The Weak Scaling of DL_POLY 3
I.J.Bush and W.Smith, STFC Daresbury Laboratory
When scaling of parallel codes is discussed it is normally strong
scaling that is being referred to, that is for a fixed system size how does the
time to solution vary with the number of processors. Weak scaling, on the other
hand, is how the time to solution varies with processor count with a fixed
system size per processor. So in a weak scaling study when one doubles the
number of processors one also doubles the system size.

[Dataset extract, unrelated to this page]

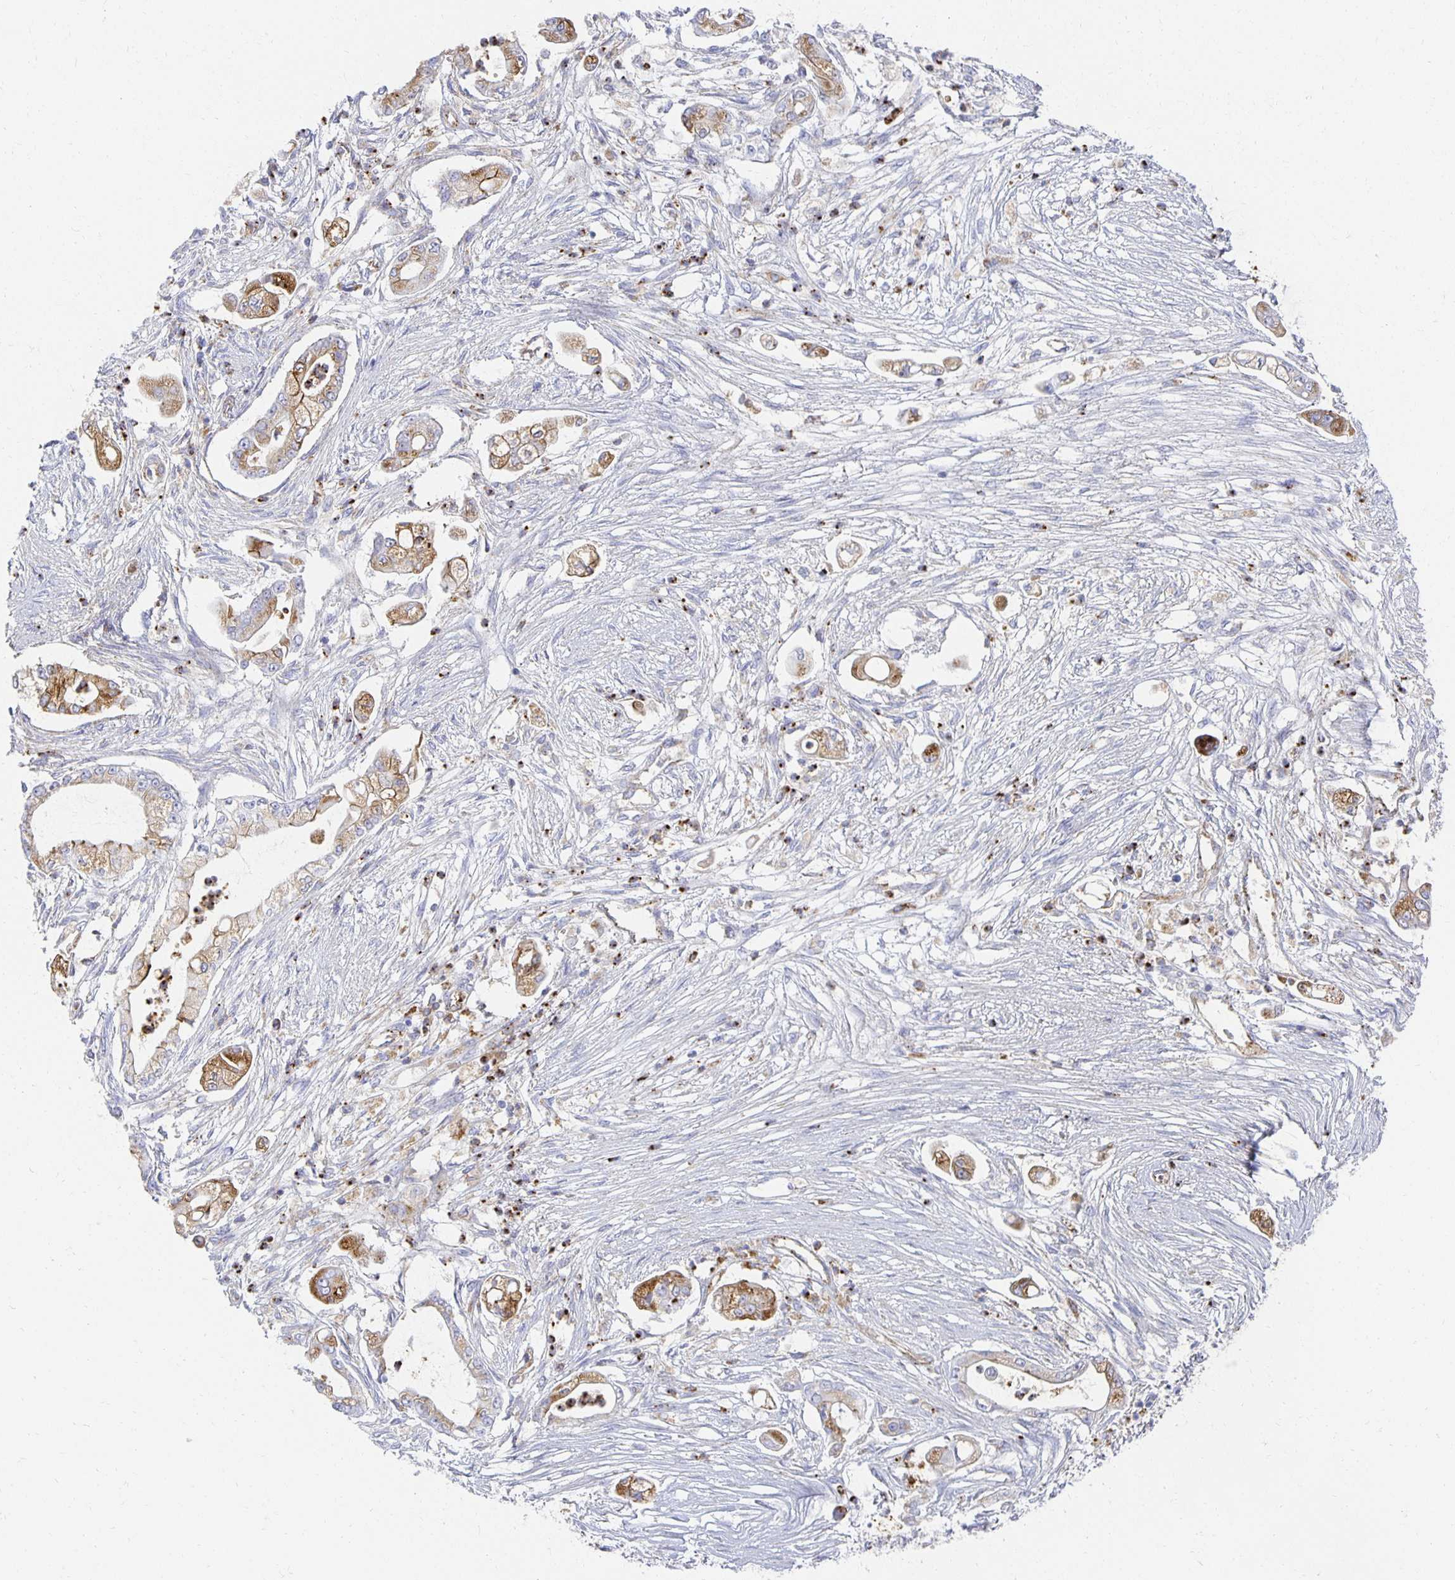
{"staining": {"intensity": "moderate", "quantity": ">75%", "location": "cytoplasmic/membranous"}, "tissue": "pancreatic cancer", "cell_type": "Tumor cells", "image_type": "cancer", "snomed": [{"axis": "morphology", "description": "Adenocarcinoma, NOS"}, {"axis": "topography", "description": "Pancreas"}], "caption": "Tumor cells demonstrate medium levels of moderate cytoplasmic/membranous staining in approximately >75% of cells in human pancreatic cancer.", "gene": "TAAR1", "patient": {"sex": "female", "age": 69}}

Weak Scaling is most interesting for O(N) algorithms. In this
case perfect weak scaling is a constant time to solution, independent of
processor count. Deviations from this indicate that either
 The algorithm is not truly O(N) or
 The overhead due to parallelism is increasing, or both.
The linked cell algorithm employed in DL_POLY 3 [1] for the short
ranged forces should be strictly O(N) in time. Here we study the weak three
scaling of three model systems, the times being reported for HPCx, a large IBM
P690+ cluster sited at Daresbury.
In graph 1 the weak scaling for Argon is shown. The smallest
system size is 32,000 atoms, the largest 32,768,000. It can be seen that the
scaling is very good, the time step increasing from 0.6s to 0.7s on going from
1 processor to 1024. This simulation is a direct test of the linked cell
algorithm as it only requires short ranged forces, and so the results show it
is behaving as expected.
Graph1: Weak Scaling for Argon
Graph 2 shows the results for Sodium Chloride. The system size
ranges from 27,000 to 27,648,000. The weak scaling is poorer than for Argon,
with the timestep increasing from 2.8 seconds to 4.1. The reason for this is
that in this case the algorithm is no longer strictly O(N) as evaluation of the
Ewald terms is O(Nlog(N)). However the deviation is still small, since log(N)
is such a slowly increasing function.
Graph2: Weak Scaling for Sodium Chloride
Finally in graph 3 is the scaling for water. This is the poorest
scaling example, the time step increasing from 1.9 second on 1 processor, where
the system size is 20,736 particles, to 3.9 on 1024 ( system size 21,233,664 ).
Like the NaCl case ewald terms must also be calculated in this case, but over
and above that constraint forces must be calculated. This is the cause for the
larger deviation from perfect scaling; while these forces are short range and
should scale as O(N) their calculation requires a large number of short
messages to be sent, and some latency effects become appreciable. However even
here the scaling is still acceptable as a 3.9s time step is still short enough
to allow simulations to be performed.
Graph3: Weak Scaling for Water
In summary the weak scaling of DL_POLY 3 is good out to 1024
processors, though deviations are observed both due to algorithmic deviations
from O(N) behaviour and increasing parallel overhead.
I would like to thank Ilian Todorov for his assistance.